Nowo mianowana szefowa prokuratury apelacyjnej w Katowicach Iwona Palka odwołała większość swoich nowych współpracowników - dowiaduje się dziennik.pl. - Do końca roku nie planujemy żadnych zwolnień - zapewnia jednak oficjalnie rzecznik tej prokuratury.
Według dziennika.pl. Palka, która zajęła miejsce odwołanego 12 grudnia Tomasza Janeczka, już podziękowała za współpracę dotychczasowym zastępcom szefa prokuratury, naczelnikom wydziałów i szefowi prokuratury okręgowej. Szefowa miała im złożyć propozycję nie do odrzucenia: albo napiszą podania o przeniesienie, albo stracą pracę. Dziennik.pl. pisząc o tym powołuje się na anonimowych śledczych z Katowic i byłego ministra sprawiedliwości Zbigniewa Ziobrę.
Wymieniani przez dziennikarzy prokuratorzy prowadzili do tej pory ważne śledztwa m.in. ws. fundacji Aleksandra Kwaśniewskiego, tajnych kont polityków lewicy i jej kasjera Petera Vogla, a także mafii węglowej, oraz śmierci górników w kopalni Halemba.
To właśnie ci prokuratorzy, za rządów Kaczyńskiego, byli atakowani przez przeciwników ministra Ziobry, że działali na polityczne zlecenia rządzących - zwraca uwagę dziennik.pl.

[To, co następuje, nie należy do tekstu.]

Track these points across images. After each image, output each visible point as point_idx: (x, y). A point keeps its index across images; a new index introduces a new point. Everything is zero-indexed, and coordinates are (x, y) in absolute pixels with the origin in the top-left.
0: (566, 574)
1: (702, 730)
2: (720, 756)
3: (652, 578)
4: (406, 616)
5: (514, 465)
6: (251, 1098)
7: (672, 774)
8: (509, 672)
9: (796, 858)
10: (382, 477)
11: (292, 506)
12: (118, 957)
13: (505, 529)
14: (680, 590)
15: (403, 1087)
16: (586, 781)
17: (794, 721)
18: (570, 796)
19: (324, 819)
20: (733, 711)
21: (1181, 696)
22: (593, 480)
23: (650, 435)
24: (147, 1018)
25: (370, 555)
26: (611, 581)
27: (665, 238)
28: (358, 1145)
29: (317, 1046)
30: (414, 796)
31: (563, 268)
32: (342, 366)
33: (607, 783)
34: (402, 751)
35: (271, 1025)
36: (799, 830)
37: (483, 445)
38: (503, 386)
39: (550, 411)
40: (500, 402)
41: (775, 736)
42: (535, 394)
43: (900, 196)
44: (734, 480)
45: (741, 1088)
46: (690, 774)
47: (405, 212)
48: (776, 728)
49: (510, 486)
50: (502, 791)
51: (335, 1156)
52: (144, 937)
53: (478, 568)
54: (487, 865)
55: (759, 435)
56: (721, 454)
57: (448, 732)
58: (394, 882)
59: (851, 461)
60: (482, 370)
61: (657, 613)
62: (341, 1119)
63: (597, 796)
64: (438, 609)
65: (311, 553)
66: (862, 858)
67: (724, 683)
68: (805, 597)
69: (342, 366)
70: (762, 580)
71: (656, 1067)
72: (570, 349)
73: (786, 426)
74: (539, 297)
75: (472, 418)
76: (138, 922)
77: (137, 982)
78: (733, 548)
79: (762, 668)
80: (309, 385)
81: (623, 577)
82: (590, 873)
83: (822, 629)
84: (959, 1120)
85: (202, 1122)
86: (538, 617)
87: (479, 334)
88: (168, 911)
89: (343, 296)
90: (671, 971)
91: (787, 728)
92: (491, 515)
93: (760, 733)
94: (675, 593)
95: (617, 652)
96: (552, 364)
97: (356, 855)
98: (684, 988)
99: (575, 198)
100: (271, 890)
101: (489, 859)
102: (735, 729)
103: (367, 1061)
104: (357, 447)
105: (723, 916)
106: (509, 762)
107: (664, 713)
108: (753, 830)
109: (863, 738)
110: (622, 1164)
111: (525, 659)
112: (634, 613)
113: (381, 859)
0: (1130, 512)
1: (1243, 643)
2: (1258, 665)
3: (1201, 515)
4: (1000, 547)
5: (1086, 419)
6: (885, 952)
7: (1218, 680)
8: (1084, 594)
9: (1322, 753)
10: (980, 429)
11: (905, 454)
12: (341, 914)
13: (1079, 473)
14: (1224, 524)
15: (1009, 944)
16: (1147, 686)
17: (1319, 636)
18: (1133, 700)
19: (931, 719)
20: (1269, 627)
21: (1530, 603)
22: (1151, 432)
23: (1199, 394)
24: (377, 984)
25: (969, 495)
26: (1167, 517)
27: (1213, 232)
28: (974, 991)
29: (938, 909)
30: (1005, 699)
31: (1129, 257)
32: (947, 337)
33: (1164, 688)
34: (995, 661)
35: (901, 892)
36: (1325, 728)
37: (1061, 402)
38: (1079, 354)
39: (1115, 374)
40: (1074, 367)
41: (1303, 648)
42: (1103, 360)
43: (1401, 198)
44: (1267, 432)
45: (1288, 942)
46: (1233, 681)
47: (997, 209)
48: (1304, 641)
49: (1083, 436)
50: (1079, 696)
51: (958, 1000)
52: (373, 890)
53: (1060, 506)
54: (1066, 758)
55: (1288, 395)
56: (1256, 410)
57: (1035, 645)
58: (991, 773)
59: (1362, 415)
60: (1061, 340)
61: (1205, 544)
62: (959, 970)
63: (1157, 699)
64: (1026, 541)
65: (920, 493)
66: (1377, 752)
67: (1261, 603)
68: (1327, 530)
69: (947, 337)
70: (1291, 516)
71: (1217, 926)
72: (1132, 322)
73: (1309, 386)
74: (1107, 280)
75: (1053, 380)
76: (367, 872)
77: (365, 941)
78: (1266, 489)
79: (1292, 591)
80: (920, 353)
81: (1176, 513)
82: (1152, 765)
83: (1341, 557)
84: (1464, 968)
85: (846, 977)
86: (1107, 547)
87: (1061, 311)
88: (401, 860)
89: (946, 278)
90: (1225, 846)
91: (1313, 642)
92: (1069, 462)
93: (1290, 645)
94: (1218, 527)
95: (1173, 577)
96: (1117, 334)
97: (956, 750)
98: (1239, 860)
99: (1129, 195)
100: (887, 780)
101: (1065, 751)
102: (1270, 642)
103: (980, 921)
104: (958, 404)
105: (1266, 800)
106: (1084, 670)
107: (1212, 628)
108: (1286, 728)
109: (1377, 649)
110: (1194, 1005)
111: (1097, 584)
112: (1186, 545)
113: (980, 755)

Zwolnień nie ma... do końca roku.
-Żadne zwolnienia w tym roku kalendarzowym nie są planowane - zapewnia w rozmowie z tvn24.pl rzecznik prasowy prokuratury apelacyjnej w Katowicach Bożena Jaworek-Kaziród. - A na początku przyszłego roku? - dopytujemy się. - Takie jest oficjalne stanowisko naszej prokuratury. Więcej informacji podać nie mogę - ucina jednak Jaworek-Kaziród.
Doniesień dziennika.pl. w ten sposób nie dementuje, bo według niego odwołania mają zacząć obowiązywać dopiero od 2008 roku.
Szef prokuratury do sądówki?
Informacje o odwołaniach potwierdza natomiast Zbigniew Ziobro. Były minister sprawiedliwości nie kryje oburzenia: - To jest horrendum jak z Mrożka. Jak można tak szykanować i upadlać ludzi? - pyta.
Anonimowi prokuratorzy opowiadają dziennikowi, że np. dotychczasowy szef prokuratury okręgowej został skierowany do wydziału postępowań sądowych, tak zwanej "sądówki". - Przeniesiono go tam, mimo jego próśb, że chce nadal prowadzić śledztwa, bo był zawsze prokuratorem liniowym - utrzymuje jeden z katowickich śledczych.
Według dziennika do "sądówki" zesłano też prokuratora krajowego Dariusza Barskiego i szefa wydziału przestępczości zorganizowanej prokuratury krajowej.